その様子を見届けてから、カレルは話し始めた。
「まず、崩すことができるとすれば、門の下だと思うんです」
そう言って、鉄柵の門をまっすぐに指差す。
「あそこは地上に門しかない。あそこが一番脆いのではないかと思います。塔や塀を壊すのは時間がかかりそうですし、そんなことをすれば、さすがに公爵家か王家が止めにくるでしょう」
「それは……そうね」
「僕、シャベルかなにか、借りてきます」
言うが早いか、カレルは門の外へ駆け出していく。
「門の外へ出なければ大丈夫なんですよね」
ヤナがそう話しかけてきて、私は頷く。
「そうみたい」
「じゃあ、兄さんが帰ってくるまで、ちょっと散歩でもしましょうか。様子を窺うに、庭も出たことがなかったんでしょう?」
「その通りよ」
さっきは、出ることもあるんだな、という反応だったが、わたしの態度でそれは違うとわかったのだろう。
ヤナに支えられるようにして、庭を歩く。
でも、見るところはあまりなかった。そんなに広くもない。
玄関から門まで伸びる石畳と、玄関近くにある井戸以外は土の地面で、雑草はあちこちに生えているが、芝生を敷いているわけでもない。

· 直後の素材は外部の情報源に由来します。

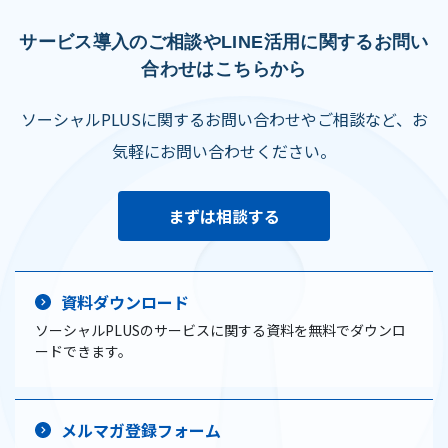
サービス導入のご相談やLINE活用に関するお問い
合わせはこちらから
ソーシャルPLUSに関するお問い合わせやご相談など、お
気軽にお問い合わせください。
まずは相談する
資料ダウンロード
ソーシャルPLUSのサービスに関する資料を無料でダウンロ
ードできます。
メルマガ登録フォーム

たぶん、手入れを頻繁にできるわけでもないので、そうなっているのだろう。
狭い。
そう、思った。
「借りてきましたー!」
カレルはシャベルを片手に掲げながら、門の中に駆けてきた。
「じゃあ、掘ってみますね」
そしてカレルは躊躇なく、ザクザクと門の下を掘っていく。
わたしは近くには寄れないので、遠巻きにしてそれを眺めるだけだ。
「兄さん、大丈夫かしら」
ヤナがポツリと呟く。
「大丈夫って?」
わたしが振り返ってそう問うと、ヤナはため息交じりに答えた。
「兄さん、肉体労働は苦手だと思います。机にかじりつくほうが多い人ですし」
「なるほど……」
見ていると、確かにぜえぜえと荒い息をして汗を流しながら、掘り進めていた。
それでも休憩を挟むことなく、続けている。熱意がすごい。
しばらくそんな彼を二人で見つめていると、なにかがシャベルの先に当たったようで、動きを止め、しゃがみ込んだ。
そして、目を見開く。
「あった……」
カレルの反応でわかった。そこに、魔法陣が埋まっている。
彼は焦ったようにバッと顔を上げて、こちらに顔を向けた。
「石に描かれていて、それが埋められています」
近寄れないわたしに、カレルが声を張って説明してくれる。
そして突如、シャベルを振り上げて、そのまま地面に突き立て、ガンッという鈍い音を鳴らした。どうやら手に響いたようで、シャベルを取り落とすと、右手で左手を握っている。
「大丈夫ー?」
思わず声を掛けると、彼はひらひらと手を振る。
「大丈夫です!」
にっこり笑うと、落ちたシャベルをまた拾い、何度も地面に突き立てる。
しかししばらくして、ため息とともに言った。
「傷ひとつ付きません……」
カレルはがっくりと肩を落としている。
やはり、この塔を出るだなんて不可能なのだ、と失望感がわたしの胸の中によぎる。
それから手にシャベルを持って、カレルはこちらに歩み寄ってきた。
「魔法陣を壊すのは無理そうです。でも、あそこになにが書かれているのかはわかります。これを取っ掛かりにして、解読していきましょう」
「解読して、どうするの? 傷もつけられないんじゃあ……」
わたしの質問に、カレルは人差し指を立てて、チッチッチ、と横に揺らした。
「お嬢さま、これは授業でやったでしょう」
「授業……?」
今までのことを思い出しながら、考え込む。
「あ」
そうだ。
『書いたあとに違う言葉で打ち消すこともできます』
『魔法陣の中にまた小さい魔法陣を書いて複合させたりもします』
それを思い出して、慌てて顔を上げると、カレルはニッと歯を出して笑う。
だからわたしは、教師に向かって自分の回答を披露した。
「新たに魔法陣を内側に描いて、封印の効果を打ち消す……?」
「正解です、お嬢さま!」
出来の悪い生徒を励ますように、カレルは明るい声を上げた。
そうか。わたしは本当に、この結界を破ることができるかもしれないのだ。